§ What you have to do
Return the records below in full. Keep every word exact and skip the images.

§ Input data
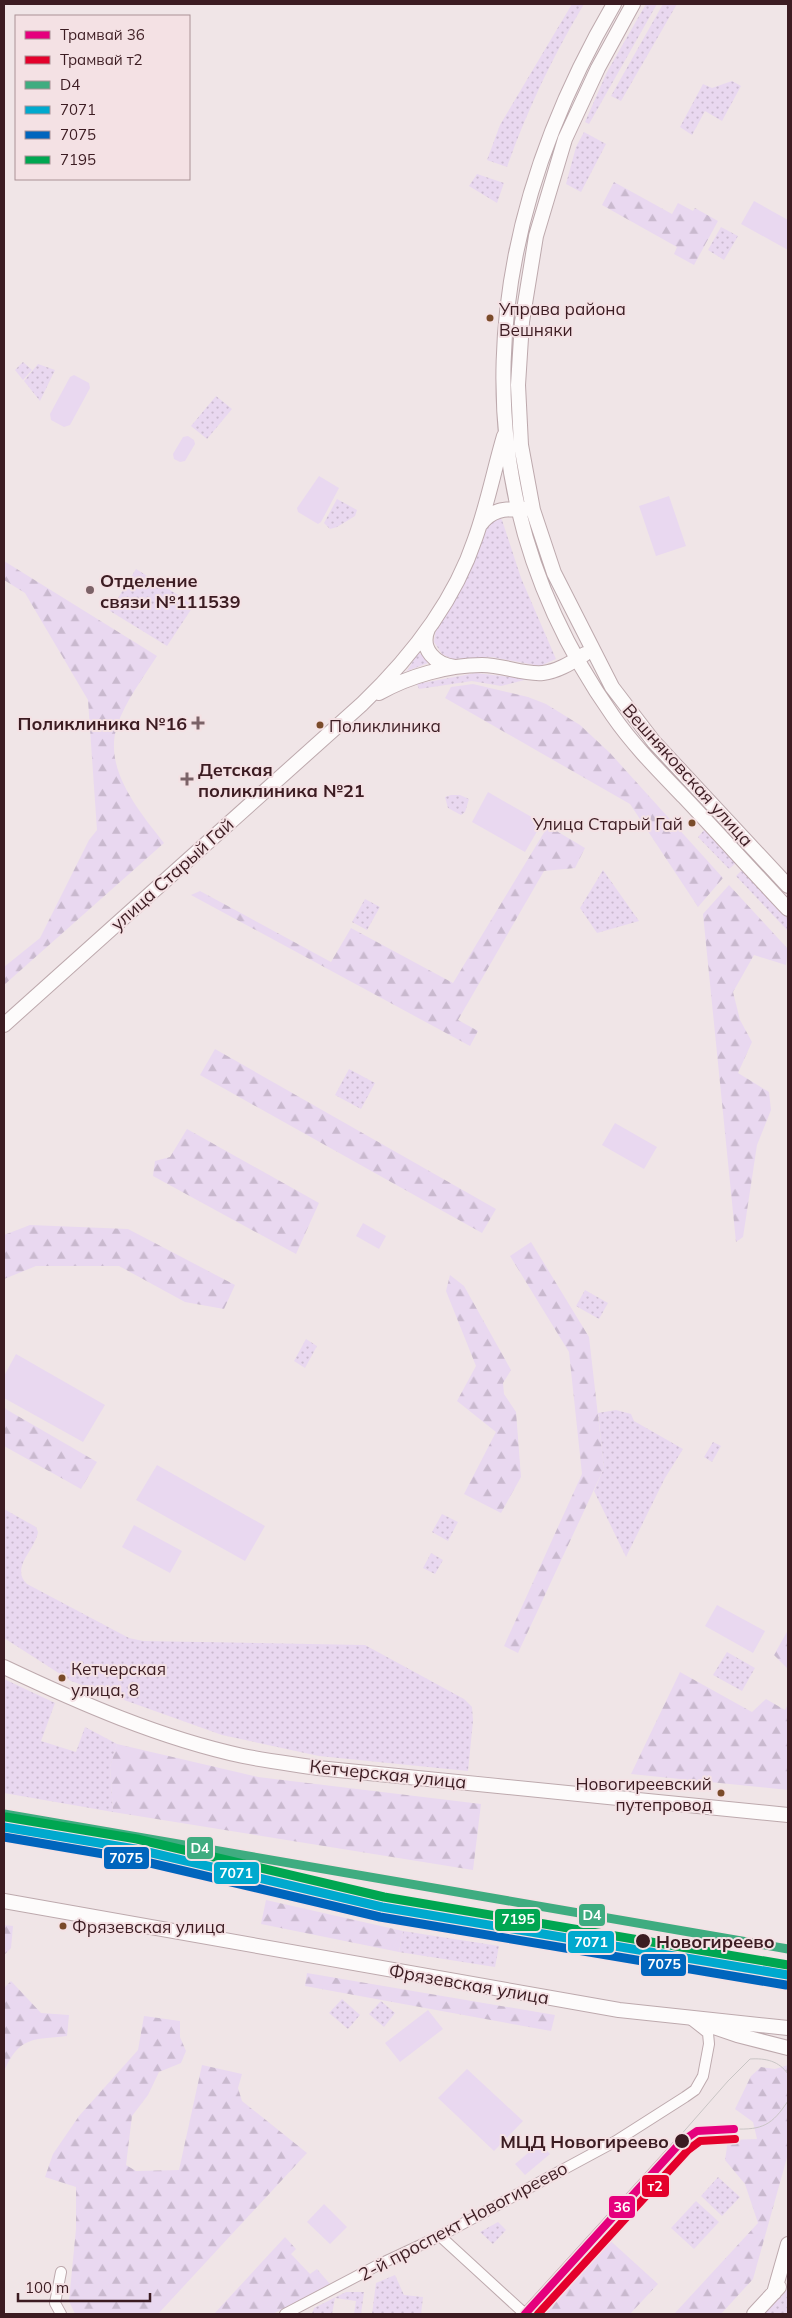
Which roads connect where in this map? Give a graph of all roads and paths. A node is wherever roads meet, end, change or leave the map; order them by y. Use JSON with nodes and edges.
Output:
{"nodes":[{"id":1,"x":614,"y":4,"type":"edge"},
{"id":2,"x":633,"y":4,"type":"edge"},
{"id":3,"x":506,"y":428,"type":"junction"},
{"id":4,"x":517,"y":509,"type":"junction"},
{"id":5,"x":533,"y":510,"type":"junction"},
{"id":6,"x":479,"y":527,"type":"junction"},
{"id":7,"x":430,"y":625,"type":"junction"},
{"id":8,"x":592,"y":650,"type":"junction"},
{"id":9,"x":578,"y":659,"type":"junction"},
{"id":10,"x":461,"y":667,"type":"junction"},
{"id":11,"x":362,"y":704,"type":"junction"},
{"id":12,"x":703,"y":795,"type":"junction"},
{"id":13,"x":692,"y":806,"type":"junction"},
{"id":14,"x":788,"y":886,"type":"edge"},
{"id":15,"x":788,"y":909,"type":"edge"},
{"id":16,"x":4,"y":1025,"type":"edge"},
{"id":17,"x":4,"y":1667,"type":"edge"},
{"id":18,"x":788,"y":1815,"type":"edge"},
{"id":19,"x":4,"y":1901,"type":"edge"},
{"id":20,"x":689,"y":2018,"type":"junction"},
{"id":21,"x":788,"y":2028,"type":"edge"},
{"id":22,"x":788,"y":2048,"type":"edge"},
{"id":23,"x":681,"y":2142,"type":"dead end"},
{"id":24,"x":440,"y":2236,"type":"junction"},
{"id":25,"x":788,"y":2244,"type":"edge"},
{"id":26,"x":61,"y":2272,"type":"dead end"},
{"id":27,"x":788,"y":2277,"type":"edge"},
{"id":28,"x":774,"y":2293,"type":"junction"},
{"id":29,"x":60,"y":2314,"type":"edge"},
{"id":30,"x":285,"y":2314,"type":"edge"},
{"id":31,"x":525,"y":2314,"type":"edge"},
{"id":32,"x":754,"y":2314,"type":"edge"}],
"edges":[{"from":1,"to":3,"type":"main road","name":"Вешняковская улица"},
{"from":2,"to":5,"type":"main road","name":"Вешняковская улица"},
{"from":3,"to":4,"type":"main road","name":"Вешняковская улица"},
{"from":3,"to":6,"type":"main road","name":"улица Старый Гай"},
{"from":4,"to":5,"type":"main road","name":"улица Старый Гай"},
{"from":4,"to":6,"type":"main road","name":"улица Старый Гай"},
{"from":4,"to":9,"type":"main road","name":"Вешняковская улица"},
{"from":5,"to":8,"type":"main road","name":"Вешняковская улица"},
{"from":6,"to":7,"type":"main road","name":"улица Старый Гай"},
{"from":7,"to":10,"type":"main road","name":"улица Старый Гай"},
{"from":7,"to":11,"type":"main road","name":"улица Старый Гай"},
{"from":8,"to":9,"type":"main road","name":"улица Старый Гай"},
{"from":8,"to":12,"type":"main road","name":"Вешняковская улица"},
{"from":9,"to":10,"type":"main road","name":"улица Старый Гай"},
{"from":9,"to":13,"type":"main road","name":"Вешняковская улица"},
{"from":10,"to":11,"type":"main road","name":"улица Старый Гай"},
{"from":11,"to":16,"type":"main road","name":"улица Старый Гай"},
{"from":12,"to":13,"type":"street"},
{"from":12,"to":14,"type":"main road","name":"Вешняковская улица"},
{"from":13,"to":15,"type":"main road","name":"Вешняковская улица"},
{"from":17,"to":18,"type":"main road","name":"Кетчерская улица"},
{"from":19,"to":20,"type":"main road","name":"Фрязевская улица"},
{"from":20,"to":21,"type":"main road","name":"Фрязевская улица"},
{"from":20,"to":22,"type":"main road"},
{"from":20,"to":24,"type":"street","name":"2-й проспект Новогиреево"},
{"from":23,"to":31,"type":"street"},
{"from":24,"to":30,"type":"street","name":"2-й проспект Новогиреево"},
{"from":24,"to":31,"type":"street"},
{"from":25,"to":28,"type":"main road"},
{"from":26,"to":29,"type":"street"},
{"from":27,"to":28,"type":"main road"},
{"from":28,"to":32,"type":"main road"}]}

§ Exercise output
Which roads connect where in this map? Give a graph of all roads and paths. A node is wherever roads meet, end, change or leave the map; order them by y. Use JSON with nodes and edges.
Output:
{"nodes":[{"id":1,"x":614,"y":4,"type":"edge"},
{"id":2,"x":633,"y":4,"type":"edge"},
{"id":3,"x":506,"y":428,"type":"junction"},
{"id":4,"x":517,"y":509,"type":"junction"},
{"id":5,"x":533,"y":510,"type":"junction"},
{"id":6,"x":479,"y":527,"type":"junction"},
{"id":7,"x":430,"y":625,"type":"junction"},
{"id":8,"x":592,"y":650,"type":"junction"},
{"id":9,"x":578,"y":659,"type":"junction"},
{"id":10,"x":461,"y":667,"type":"junction"},
{"id":11,"x":362,"y":704,"type":"junction"},
{"id":12,"x":703,"y":795,"type":"junction"},
{"id":13,"x":692,"y":806,"type":"junction"},
{"id":14,"x":788,"y":886,"type":"edge"},
{"id":15,"x":788,"y":909,"type":"edge"},
{"id":16,"x":4,"y":1025,"type":"edge"},
{"id":17,"x":4,"y":1667,"type":"edge"},
{"id":18,"x":788,"y":1815,"type":"edge"},
{"id":19,"x":4,"y":1901,"type":"edge"},
{"id":20,"x":689,"y":2018,"type":"junction"},
{"id":21,"x":788,"y":2028,"type":"edge"},
{"id":22,"x":788,"y":2048,"type":"edge"},
{"id":23,"x":681,"y":2142,"type":"dead end"},
{"id":24,"x":440,"y":2236,"type":"junction"},
{"id":25,"x":788,"y":2244,"type":"edge"},
{"id":26,"x":61,"y":2272,"type":"dead end"},
{"id":27,"x":788,"y":2277,"type":"edge"},
{"id":28,"x":774,"y":2293,"type":"junction"},
{"id":29,"x":60,"y":2314,"type":"edge"},
{"id":30,"x":285,"y":2314,"type":"edge"},
{"id":31,"x":525,"y":2314,"type":"edge"},
{"id":32,"x":754,"y":2314,"type":"edge"}],
"edges":[{"from":1,"to":3,"type":"main road","name":"Вешняковская улица"},
{"from":2,"to":5,"type":"main road","name":"Вешняковская улица"},
{"from":3,"to":4,"type":"main road","name":"Вешняковская улица"},
{"from":3,"to":6,"type":"main road","name":"улица Старый Гай"},
{"from":4,"to":5,"type":"main road","name":"улица Старый Гай"},
{"from":4,"to":6,"type":"main road","name":"улица Старый Гай"},
{"from":4,"to":9,"type":"main road","name":"Вешняковская улица"},
{"from":5,"to":8,"type":"main road","name":"Вешняковская улица"},
{"from":6,"to":7,"type":"main road","name":"улица Старый Гай"},
{"from":7,"to":10,"type":"main road","name":"улица Старый Гай"},
{"from":7,"to":11,"type":"main road","name":"улица Старый Гай"},
{"from":8,"to":9,"type":"main road","name":"улица Старый Гай"},
{"from":8,"to":12,"type":"main road","name":"Вешняковская улица"},
{"from":9,"to":10,"type":"main road","name":"улица Старый Гай"},
{"from":9,"to":13,"type":"main road","name":"Вешняковская улица"},
{"from":10,"to":11,"type":"main road","name":"улица Старый Гай"},
{"from":11,"to":16,"type":"main road","name":"улица Старый Гай"},
{"from":12,"to":13,"type":"street"},
{"from":12,"to":14,"type":"main road","name":"Вешняковская улица"},
{"from":13,"to":15,"type":"main road","name":"Вешняковская улица"},
{"from":17,"to":18,"type":"main road","name":"Кетчерская улица"},
{"from":19,"to":20,"type":"main road","name":"Фрязевская улица"},
{"from":20,"to":21,"type":"main road","name":"Фрязевская улица"},
{"from":20,"to":22,"type":"main road"},
{"from":20,"to":24,"type":"street","name":"2-й проспект Новогиреево"},
{"from":23,"to":31,"type":"street"},
{"from":24,"to":30,"type":"street","name":"2-й проспект Новогиреево"},
{"from":24,"to":31,"type":"street"},
{"from":25,"to":28,"type":"main road"},
{"from":26,"to":29,"type":"street"},
{"from":27,"to":28,"type":"main road"},
{"from":28,"to":32,"type":"main road"}]}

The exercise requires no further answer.